_WORK REQUIRED_:
Take each line of the listing that has the string "dese" and report it.

_INPUT DATA_:
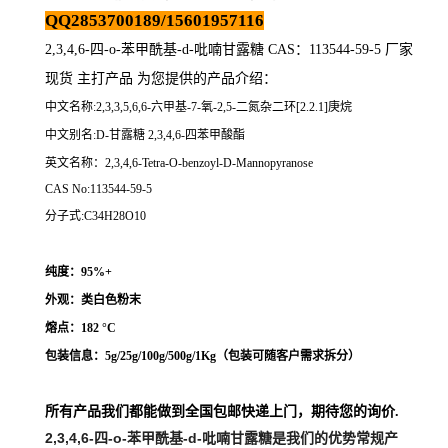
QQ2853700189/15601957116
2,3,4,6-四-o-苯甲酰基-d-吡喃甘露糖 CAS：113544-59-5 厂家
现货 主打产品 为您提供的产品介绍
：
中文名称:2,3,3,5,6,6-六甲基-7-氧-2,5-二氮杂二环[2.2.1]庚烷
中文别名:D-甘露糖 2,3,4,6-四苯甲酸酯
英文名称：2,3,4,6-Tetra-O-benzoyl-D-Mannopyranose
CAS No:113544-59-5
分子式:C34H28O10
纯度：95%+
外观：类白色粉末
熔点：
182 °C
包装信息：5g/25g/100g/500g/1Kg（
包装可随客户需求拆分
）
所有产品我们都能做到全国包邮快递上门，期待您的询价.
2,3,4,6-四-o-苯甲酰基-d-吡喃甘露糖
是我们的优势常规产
* * *
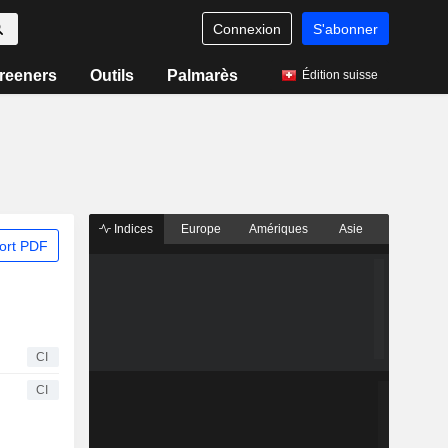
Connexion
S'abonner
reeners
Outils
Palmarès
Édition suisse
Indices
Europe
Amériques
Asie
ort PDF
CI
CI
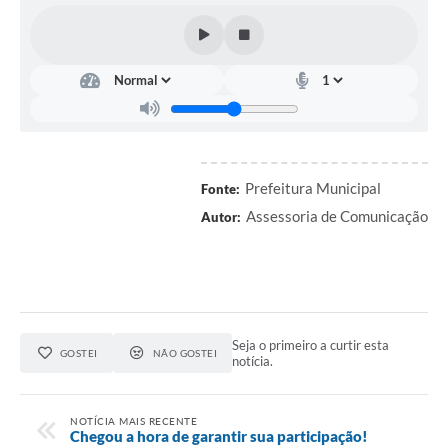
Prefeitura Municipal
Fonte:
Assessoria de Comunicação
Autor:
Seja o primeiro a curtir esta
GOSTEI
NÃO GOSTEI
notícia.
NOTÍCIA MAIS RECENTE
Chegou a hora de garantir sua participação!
--
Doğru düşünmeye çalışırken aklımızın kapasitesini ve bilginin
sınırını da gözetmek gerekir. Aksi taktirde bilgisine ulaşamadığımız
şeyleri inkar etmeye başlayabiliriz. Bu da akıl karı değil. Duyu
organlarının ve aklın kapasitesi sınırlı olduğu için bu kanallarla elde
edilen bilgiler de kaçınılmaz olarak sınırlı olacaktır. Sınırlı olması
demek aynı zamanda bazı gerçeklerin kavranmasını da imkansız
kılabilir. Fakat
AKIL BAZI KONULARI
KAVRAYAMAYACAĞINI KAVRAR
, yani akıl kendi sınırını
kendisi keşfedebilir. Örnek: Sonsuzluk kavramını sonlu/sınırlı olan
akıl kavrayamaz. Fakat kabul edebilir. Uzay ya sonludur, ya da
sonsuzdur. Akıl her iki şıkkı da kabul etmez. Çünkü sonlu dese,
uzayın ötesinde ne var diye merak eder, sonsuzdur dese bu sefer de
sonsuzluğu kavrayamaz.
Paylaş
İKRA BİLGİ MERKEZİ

_EXERCISE ANSWER_:
sonsuzdur. Akıl her iki şıkkı da kabul etmez. Çünkü sonlu dese,
uzayın ötesinde ne var diye merak eder, sonsuzdur dese bu sefer de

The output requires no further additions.